14 heures par jour sur son téléphone
Je peux passer jusqu’à quatorze heures par jour sur Snapchat, Instagram, TikTok et YouTube. Des fois, mes copines me proposent de sortir, et même si je peux, je dis non. Juste pour rester sur mon téléphone.
Je suis tout le temps dessus lorsque je suis chez moi. Et je ne sors jamais, je suis assez casanière. C’est souvent lassant pour les personnes que je côtoie au quotidien, car je n’arrive pas à m’en passer, et c’est toxique. Parce que j’y suis accro.
Oublier d’aller faire les courses
Un jour, durant le deuxième confinement, je devais faire les courses pour ma mère. Aller acheter du pain, de la pâte à tartiner, de l’eau, des chips et des serviettes hygiéniques. Je me suis dit que j’avais le temps, et j’ai passé ma journée tranquillement sur mon téléphone.
Je me suis rendu compte à 18 heures que je n’étais pas sortie et que c’était l’heure du couvre-feu. À la fin de la journée, ma mère a fini par me faire la morale en me disant que mon téléphone prenait le dessus sur mon cerveau et que je n’avais pas de vie, qu’il fallait stopper ça. Parce que ce n’est que du virtuel, et pas la vraie vie.
Incompréhension
Parfois, je fais des efforts pour profiter de ma famille ou de mes parents, et je n’ai pas l’impression d’être collée à mon téléphone, mais on ne se comprend pas. Je pense qu’il y a un problème générationnel. Mon père est très religieux, il faut penser comme lui. Il dit que je suis une fille mondaine et trop superficielle… Donc on ne peut pas parler de mes centres d’intérêts.
Lors des fêtes familiales, je suis rarement sur mon téléphone et je profite d’eux, car souvent ça fait longtemps que nous ne nous sommes pas vus tous ensemble. Alors quand on me fait la réflexion d’être trop sur mon téléphone, je ne comprends vraiment pas. Qu’est-ce que je pourrais faire de plus ?
Matrixée par le téléphone
Mon téléphone m’influence sur la façon de voir mon corps, de me maquiller, de m’habiller. Quand on est sur les réseaux, on montre ce que l’on a envie de montrer, ce qui est tout rose tout beau, c’est une vie modifiée, la perfection. Je participe à créer une image modifiée de moi aussi, on ne va jamais me voir ni démaquillée ni décoiffée sur les réseaux.

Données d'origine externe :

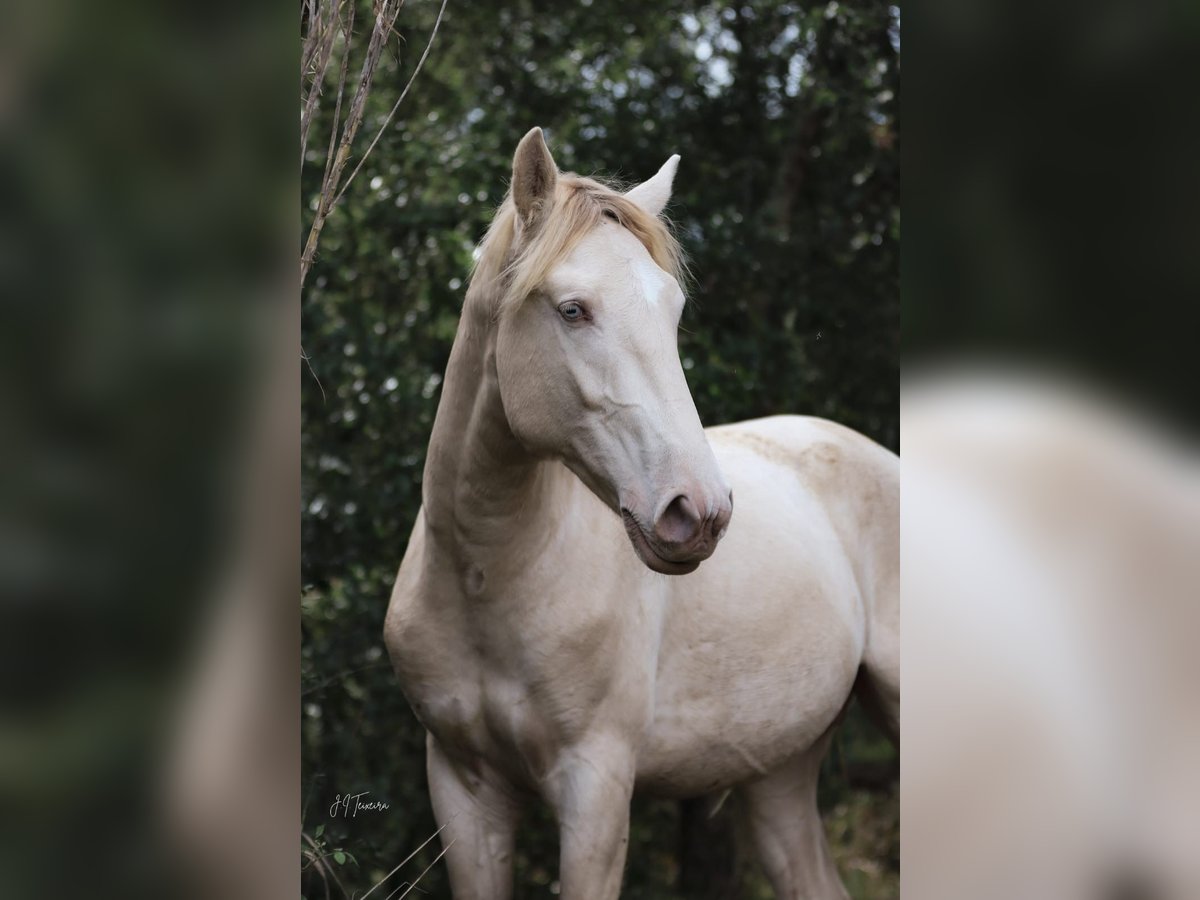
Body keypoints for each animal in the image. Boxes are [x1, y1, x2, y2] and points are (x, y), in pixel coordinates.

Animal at [379, 128, 897, 900]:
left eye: (673, 311)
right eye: (571, 309)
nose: (699, 512)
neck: (487, 574)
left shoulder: (594, 790)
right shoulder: (463, 791)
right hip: (779, 775)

On peut voir que ça m’a matrixé aussi, vu que j’essaye d’être parfaite aux yeux des gens qui ne me connaissent pas. Parfois, avec mes cousines, on se maquille exprès pour faire des photos de nous juste après ou des TikToks et mettre de la musique à fond pour danser entre filles.
Aujourd’hui je me trouve moins moi-même, j’ai cassé mon téléphone et quelqu’un m’a prêté le sien. Je sens que ce n’est pas la même chose, je ne me sens pas dans mon univers, parce que je n’ai pas mon téléphone sur moi. Quand je sors, j’ai l’impression d’oublier quelqu’un ou quelque chose, car mon téléphone est hyper important à mes yeux, comme mon enfant. Le téléphone qu’on m’a prêté en attendant est pourri et je ne vais pas pouvoir rester longtemps avec. J’économise pour m’acheter un iPhone 11, mais je ne sais pas si je vais tenir.